ERS, working with Abt Associates and Health Systems Research, will conduct the telephone surveys of FSP supervisors and caseworkers, FSP applicant households, and FSP-eligible nonparticipating households. FSP applicant households without telephones will be interviewed in-person. The household telephone interviews will be conducted using Computer-Assisted-Telephone Interviewing (CATI). Responses are voluntary and confidential. To minimize the burden on applicant households, a substantial portion of needed data will be collected by abstraction from local offices' case file records. Survey data will be used with other data for statistical purposes and reported only in aggregate or statistical form.
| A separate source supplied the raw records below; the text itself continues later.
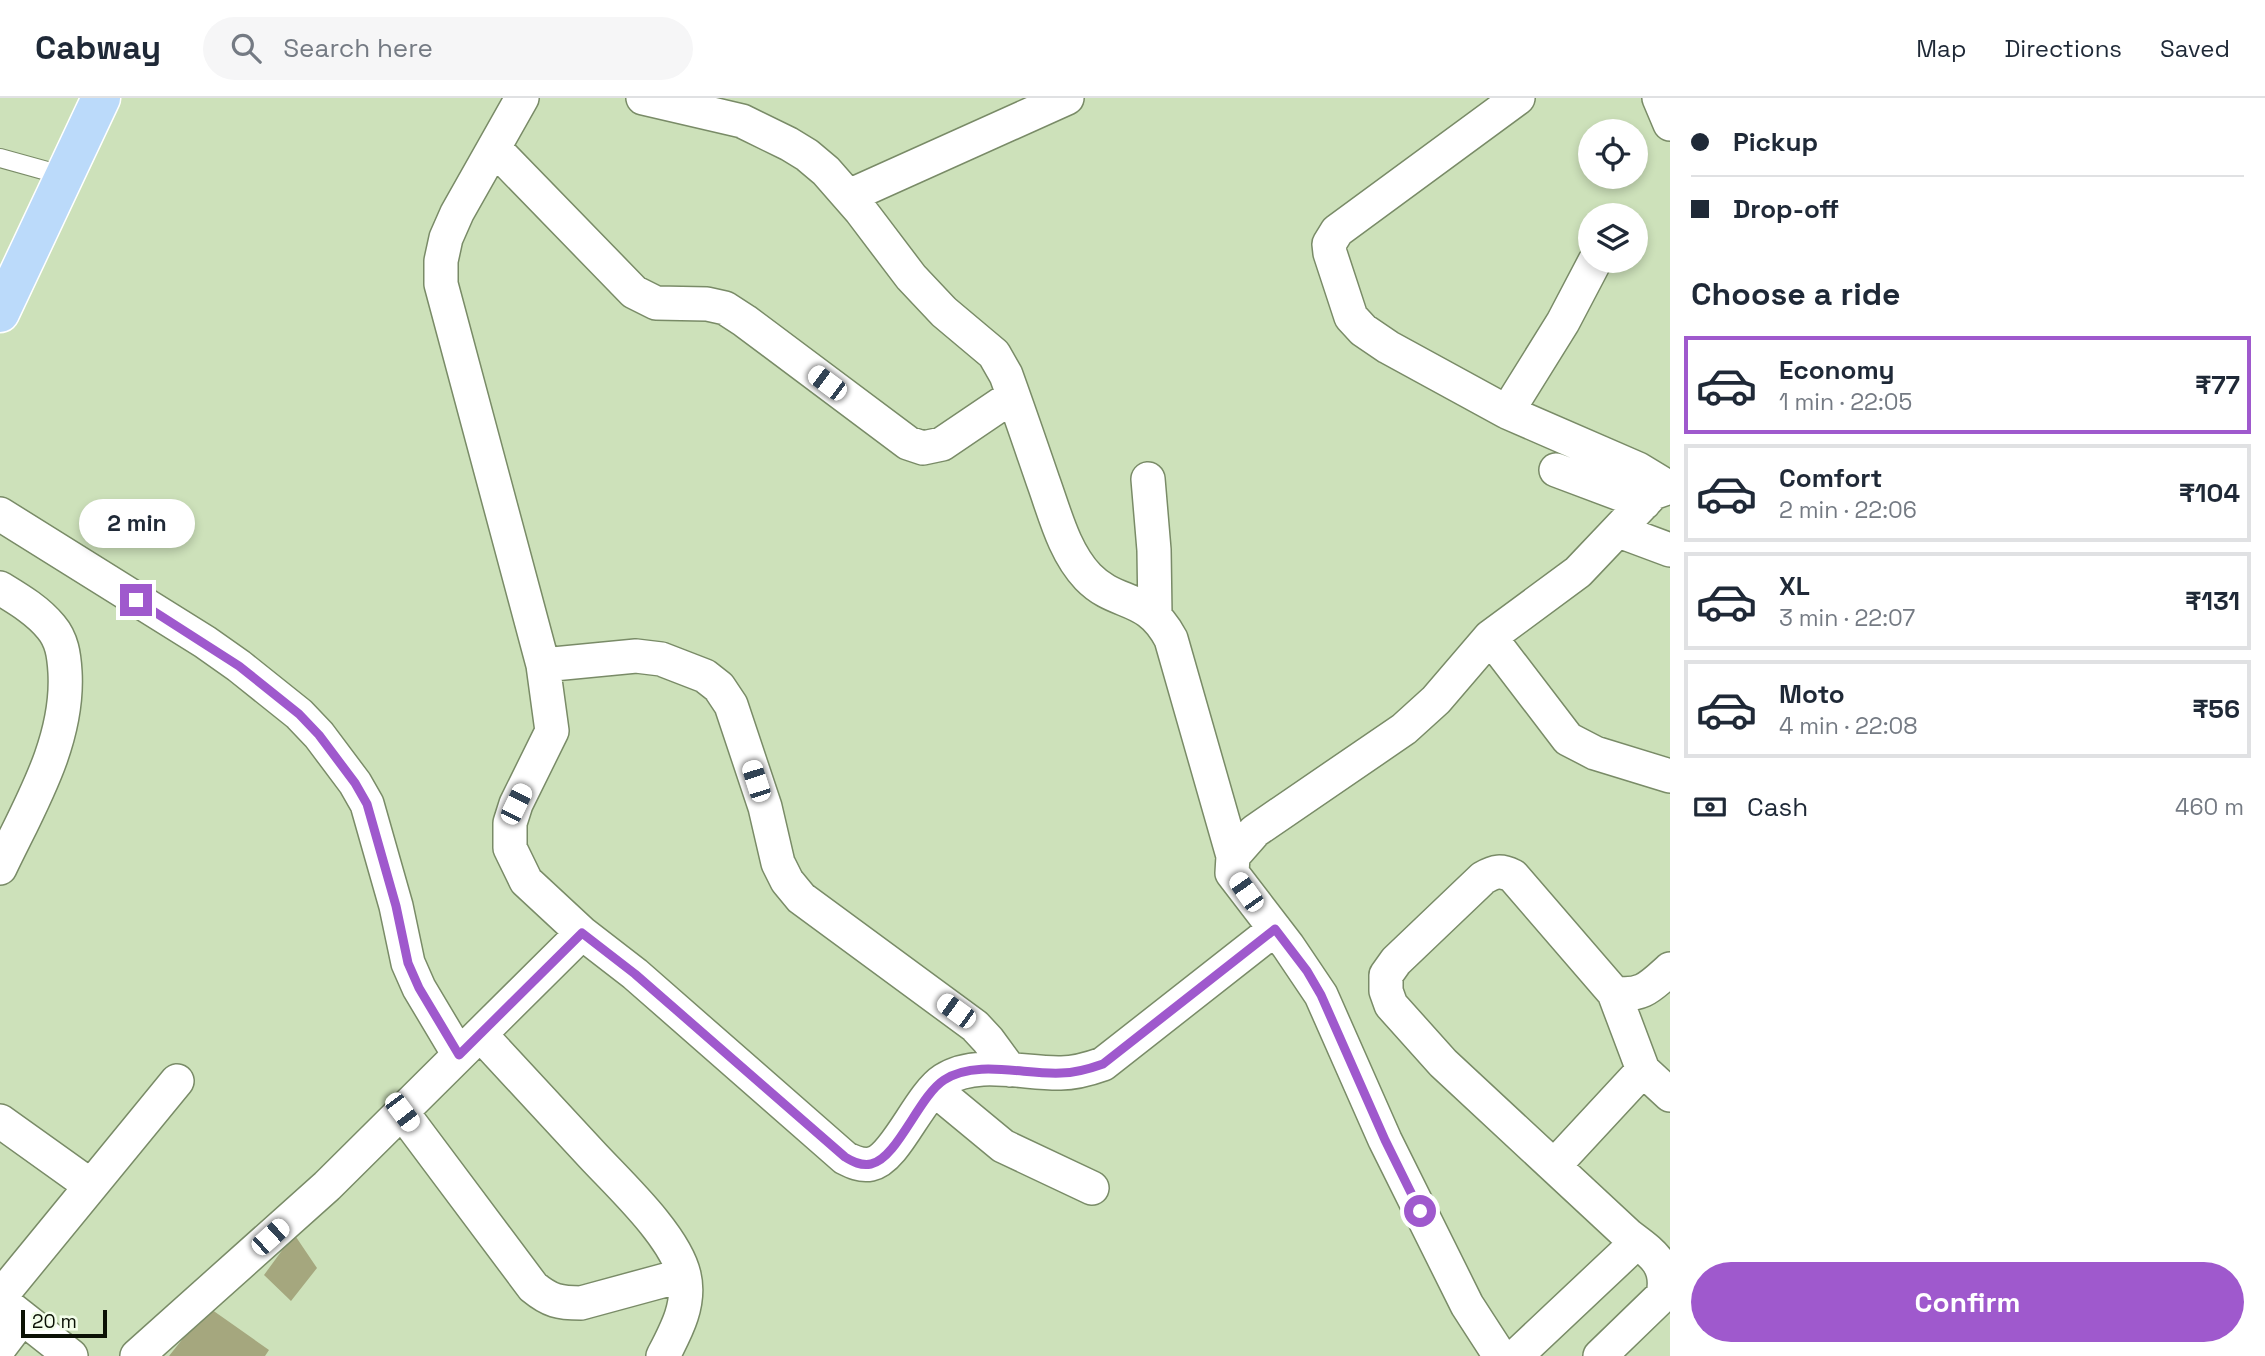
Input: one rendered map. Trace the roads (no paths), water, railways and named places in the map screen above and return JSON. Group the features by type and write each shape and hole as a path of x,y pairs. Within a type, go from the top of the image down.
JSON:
{"main road":[{"path":"0,313 101,98"}],"street":[{"path":"522,98 457,213 446,238 441,261 441,284 544,664 552,731 516,804 510,823 510,848 526,881 582,933 635,974 845,1157 857,1164 871,1164 885,1157 934,1089 945,1079 957,1074 984,1069 1061,1073 1103,1064 1275,929"},
{"path":"643,98 742,121 789,144 826,171 911,277 944,312 994,354 1006,375 1065,541 1087,576 1099,587 1144,606 1155,615 1171,639 1233,856 1232,873 1307,971 1321,995 1385,1140 1467,1305 1500,1356"},
{"path":"849,197 1067,98"},
{"path":"1518,98 1337,231 1329,244 1330,253 1351,317 1363,330 1388,348 1507,412 1625,463 1661,492"},
{"path":"1659,98 1670,124"},
{"path":"494,148 634,292 656,303 707,304 725,308 908,443 923,448 942,444 1013,396"},
{"path":"1507,412 1563,322 1589,273"},
{"path":"1556,470 1661,492"},
{"path":"1148,479 1154,550 1155,615"},
{"path":"1233,856 1255,831 1404,729 1436,700 1490,637 1578,572 1661,492"},
{"path":"0,514 213,648 299,714 319,735 355,783 367,804 396,906 408,963 419,988 470,1044 644,1211 672,1247 684,1275 685,1304 680,1322 663,1356"},
{"path":"1619,531 1670,550"},
{"path":"0,588 24,602 51,627 63,649 65,679 64,711 57,737 42,779 0,868"},
{"path":"1490,637 1568,739 1595,753 1670,776"},
{"path":"544,664 636,656 661,659 705,676 719,687 731,705 765,807 778,863 787,881 801,898 975,1026 1010,1070"},
{"path":"1616,1352 1663,1296 1668,1282 1667,1270 1443,1063 1391,1005 1386,991 1386,975 1396,961 1483,878 1503,871 1513,876 1614,993 1643,1070 1670,1095"},
{"path":"137,1356 327,1186 582,933"},
{"path":"1614,993 1629,995 1641,992 1652,986 1670,969"},
{"path":"1554,1166 1643,1070"},
{"path":"0,1347 7,1305 90,1186 177,1081"},
{"path":"934,1089 1003,1146 1092,1188"},
{"path":"402,1112 533,1287 546,1298 563,1303 581,1303 684,1275"},
{"path":"0,1121 90,1186"},
{"path":"1516,1356 1637,1242"},
{"path":"7,1305 71,1356"}],"lane":[{"path":"0,158 65,176"}]}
No existing data sources, including FNS administrative data, can provide all the information needed to complete the Study of Program Access and Declining Food Stamp Participation. These data and the research they will support are vital to the USDA's ability to understand reasons for recent declines in FSP participation.
Estimate of Burden: Public burden for this data collection is estimated, on average, as 60 minutes for caseworker supervisors and caseworkers; 30 minutes for food stamp applicants; 5 minutes for screening households to determine presumptive FSP eligibility; and 30 minutes for FSP-eligible nonparticipants. The estimates include time for listening to instructions, gathering data needed, and responding to questionnaire items.
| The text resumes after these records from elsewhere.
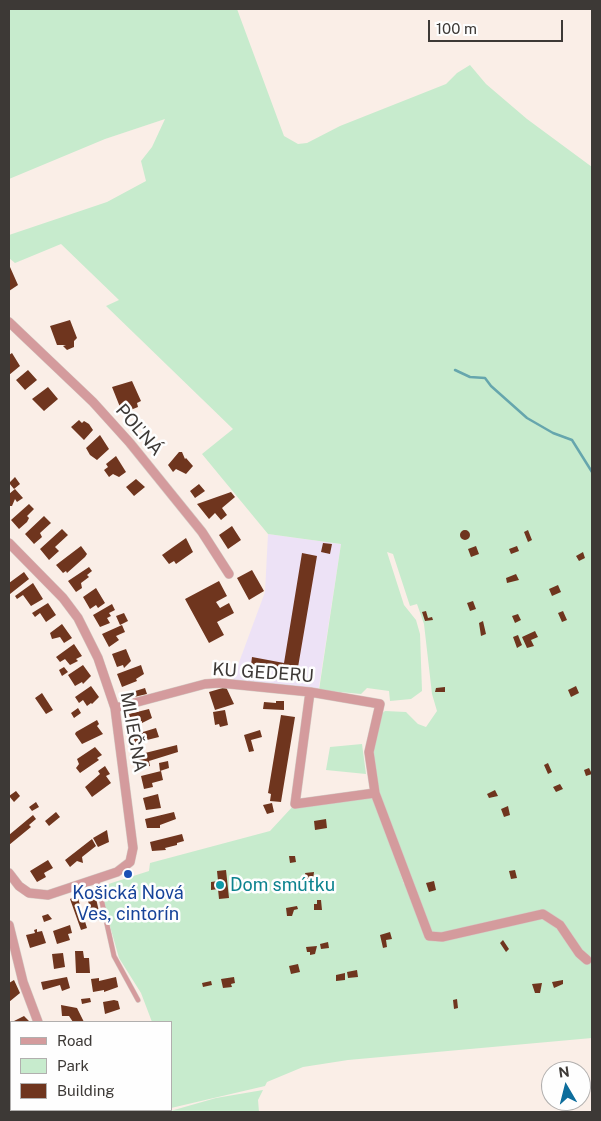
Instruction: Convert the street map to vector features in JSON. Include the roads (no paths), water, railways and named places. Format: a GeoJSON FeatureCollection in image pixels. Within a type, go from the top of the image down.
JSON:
{"type":"FeatureCollection","features":[{"type":"Feature","properties":{"kind":"street","name":"POĽNÁ"},"geometry":{"type":"LineString","coordinates":[[9,322],[93,402],[130,443],[202,532],[229,574]]}},
{"type":"Feature","properties":{"kind":"street","name":"MLIEČNA"},"geometry":{"type":"LineString","coordinates":[[9,543],[58,592],[78,618],[98,658],[115,708],[132,825],[133,854],[130,862],[123,869],[96,880],[41,896],[24,890],[9,873]]}},
{"type":"Feature","properties":{"kind":"street","name":"KU GEDERU"},"geometry":{"type":"LineString","coordinates":[[115,708],[205,684],[220,682],[310,692],[380,704],[368,752],[375,793]]}},
{"type":"Feature","properties":{"kind":"street"},"geometry":{"type":"LineString","coordinates":[[310,692],[295,804],[375,793],[429,936],[442,937],[543,914],[560,925],[579,953],[587,960]]}},
{"type":"Feature","properties":{"kind":"street"},"geometry":{"type":"LineString","coordinates":[[9,925],[25,990],[38,1021]]}},
{"type":"Feature","properties":{"kind":"lane"},"geometry":{"type":"LineString","coordinates":[[96,880],[114,956],[138,1000]]}},
{"type":"Feature","properties":{"kind":"waterway"},"geometry":{"type":"LineString","coordinates":[[455,370],[470,377],[485,378],[491,386],[527,418],[553,433],[572,440],[592,472]]}},
{"type":"Feature","properties":{"kind":"place","name":"Košická Nová Ves, cintorín"},"geometry":{"type":"Point","coordinates":[128,874]}},
{"type":"Feature","properties":{"kind":"place","name":"Dom smútku"},"geometry":{"type":"Point","coordinates":[220,885]}}]}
Respondents: FSP caseworker supervisors, FSP caseworkers, FSP applicants, households with residential telephone numbers, and presumptively FSP-eligible households.
Estimated Number of Respondents: 240 FSP caseworker supervisors, 480 FSP caseworkers, 1,425 FSP applicants, 33,333 households with residential telephone numbers, and 1800 presumptively FSP-eligible households.
Estimated Total Annual Burden on Respondents: 5111 hours.
Copies of the information to be collected can be obtained from Peggy J. Cook, Food Assistance and Rural Economy Branch, Food and Rural Economics Division, Economic Research Service, U.S. Department of Agriculture, 1800 M. Street, NW, Room S-2078, Washington, DC 20036-5831, 202-694-5419.
Comments are invited on: (a) Whether the proposed collection of information is necessary for the proper performance of the functions of the agency, including whether the information will have practical utility; (b) the accuracy of the agency's estimate of the burden of the proposed collection of information, including the validity of the methodology and assumptions used; (c) ways to enhance the quality, utility and clarity of the information to be collected; and (d) ways to minimize the burden of collection of information on those who are to respond, including through the use of appropriate automated, electronic, mechanical, or other technological collection techniques. Comments should be sent to the address stated in the preamble. All responses to this notice will be summarized and included in the request for OMB approval. All comments will become a matter of public record.Start Signature
Signed at Washington, D.C., this 28th day of April, 2000.
Associate Director, Food and Rural Economics Division.